Dans ce même ordre d’idées, l’expert exclut l’idée de l’obtention de ces financements par le groupe des Brics, puisqu’il n’accorde pas de crédits en dollars ou en euro pour éviter l’échec de sa mission qui cible l’affaiblissement du dollar. Il a, aussi, rappelé que l’endettement extérieur de la Tunisie a augmenté de 9,3 milliards de dinars, passant de 7,6 milliards de dinars en 2022 à 10,6 milliards de dinars en 2023. Il s’agit, également, d’un accroissement des dons extérieurs qui ont quadruplé, passant de 354 millions de dinars en 2023 (loi de finances) à 1537 millions de dinars durant toute l’année 2023.

Ainsi, le gouvernement tunisien s’est appuyé en 2023 essentiellement sur l’endettement extérieur contrairement à la volonté politique du président de la République optant pour des ressources internes. L’approche de compter sur soi nécessite un programme de sauvetage financier rapide à court terme, a-t-il noté.

Il a aussi qualifié cette approche de  » antinomique  » à l’orientation stipulant l’augmentation de l’endettement extérieur de 6 milliards de dinars pour passer de 6,10 milliards de dinars en 2023 à 16,4 milliards de dinars en 2024.

Compter sur soi, souligne encore l’expert, nécessite un programme qui s’appuie sur 4 axes relatifs au phosphate, les sociétés totalement exportatrices ainsi que les transferts des Tunisiens à l’étranger et l’argent qui circule sur le marché parallèle.

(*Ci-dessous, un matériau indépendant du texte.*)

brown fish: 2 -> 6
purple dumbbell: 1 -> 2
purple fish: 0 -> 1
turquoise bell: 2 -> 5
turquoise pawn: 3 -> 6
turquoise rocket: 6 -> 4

Une politique budgétaire expansionniste

L’économiste a rappelé que l’Etat a adopté, en 2023, au niveau du budget une politique expansionniste avec une augmentation significative du budget de l’Etat (10,7 milliards de dinars), mais d’austérité (-7,1%) au niveau de l’approvisionnement en produits de base, matières premières et semi-finis manufacturés, d’où l’amélioration des équilibres financiers extérieurs et certains indicateurs financiers.

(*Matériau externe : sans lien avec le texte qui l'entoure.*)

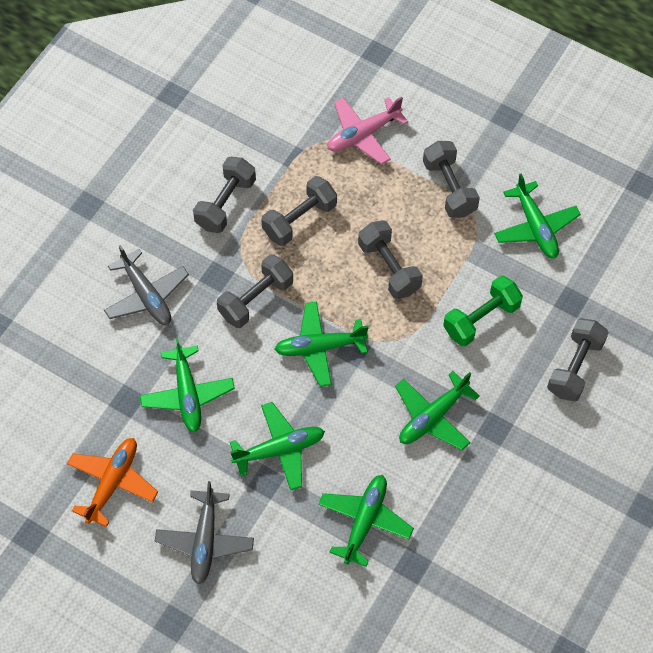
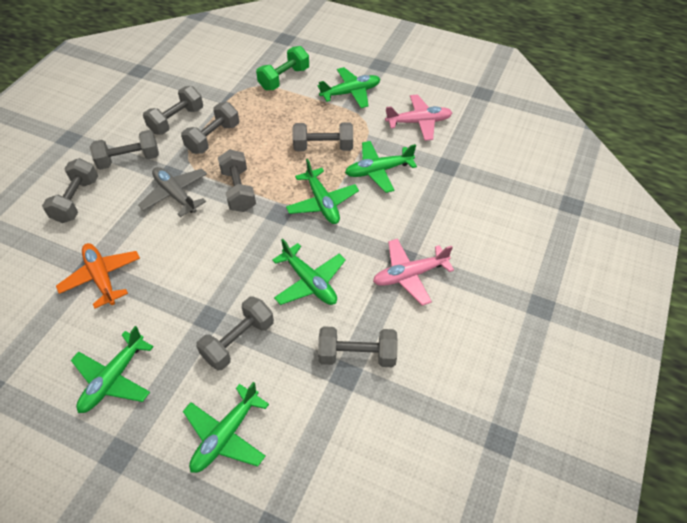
grey dumbbell: 6 -> 8
grey plane: 2 -> 1
pink plane: 1 -> 2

 » La politique budgétaire expansionniste, qui repose sur l’augmentation du taux de pression budgétaire de 20% en 2011 à 25,1%, en 2024 et la politique monétaire prudente représentée par une augmentation successive du taux directeur pour atteindre 8%, contre 3,5% en 2011, le recours de l’Etat à plusieurs reprises à l’endettement auprès des banques tunisiennes, a causé une pression sur les entreprises et les a privé des liquidités nécessaires, d’où un affaiblissement de l’investissement privé et une contraction de la croissance économique », a-t-il expliqué, ajoutant que la baisse de la part de l’investissement public dans le budget de l’Etat est passée de 13,8% en 2011 à moins de 4% en 2024, reflète le manque d’intérêt de l’Etat pour le développement de l’investissement privé, comme principal facteur pour la création de la richesse productive.

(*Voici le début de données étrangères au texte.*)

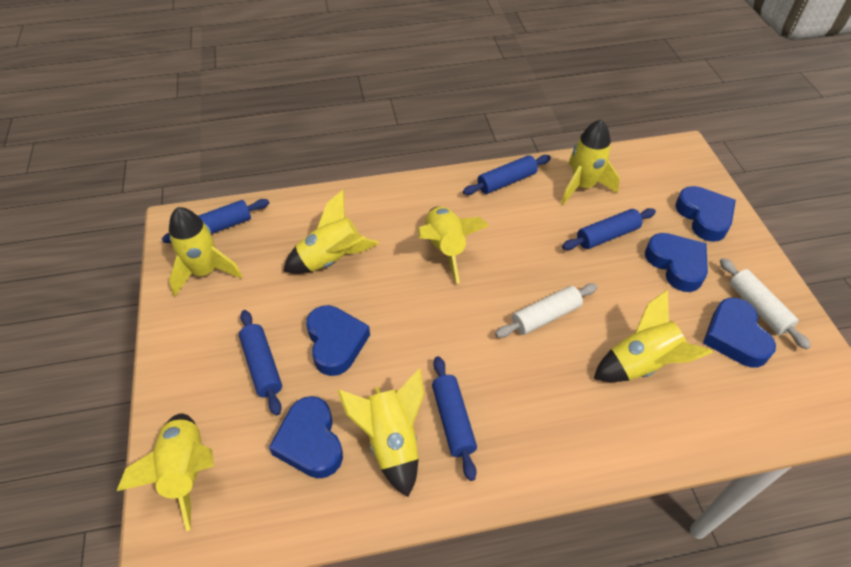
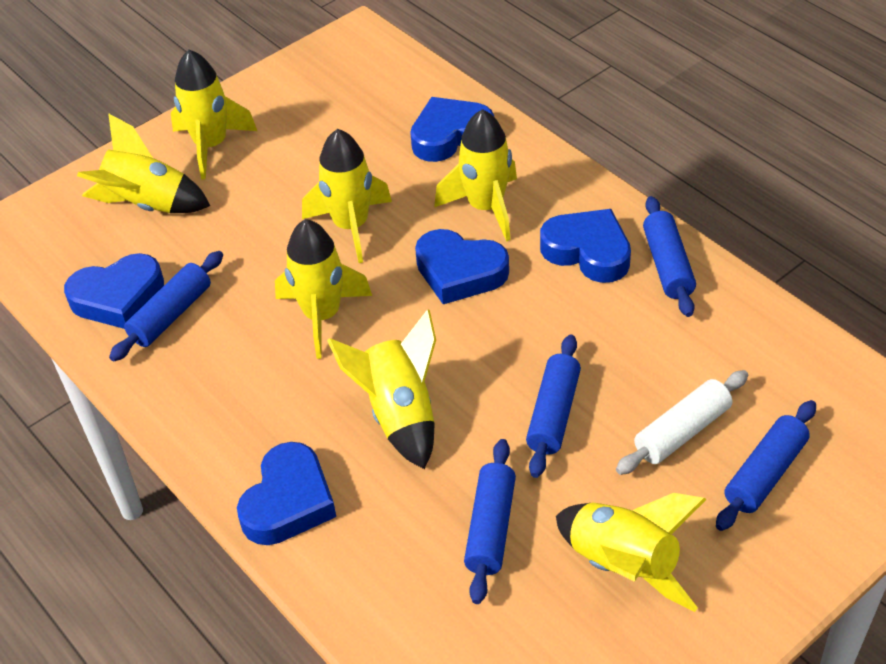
white rolling pin: 2 -> 1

Les scénarios envisageables

L’expert a proposé trois scénarios, dont le premier consiste à concrétiser le contenu de la loi de finances de 2024, ce qui signifie qu’il n’y aura pas de compromis avec le FMI, mais ceci nécessite une capacité énorme pour convaincre les pays frères et amis de prêter la Tunisie un montant de 10,3 milliards de dinars. Un scénario est  » très dangereux « , car il est difficile de convaincre les pays arabes et européens de prêter à la Tunisie sans s’engager dans un programme de réformes garanti par le FMI ».

Pour le deuxième scénario, il consiste à assainir l’administration et de réformer les entreprises publiques à travers la rationalisation de la gouvernance et la lutte contre le monopole et l’économie de rente.

Enfin le troisième scénario, considéré comme « le moyen le plus sûr de sortir de l’impasse financière du pays », propose de combiner le premier et le deuxième scénario en appliquant la loi de finances de 2024 et en formulant un programme de sauvetage financier basé sur quatre axes visant à combler le déficit financier avec 10,3 milliards de dinars, actualisé dans la loi de finances de 2024.

Il nécessite également la mise en œuvre d’un programme de grandes réformes de la fonction publique, des établissements publics et du climat des affaires, mais d’une manière différente du contenu des réformes convenues en octobre 2022 avec le FMl.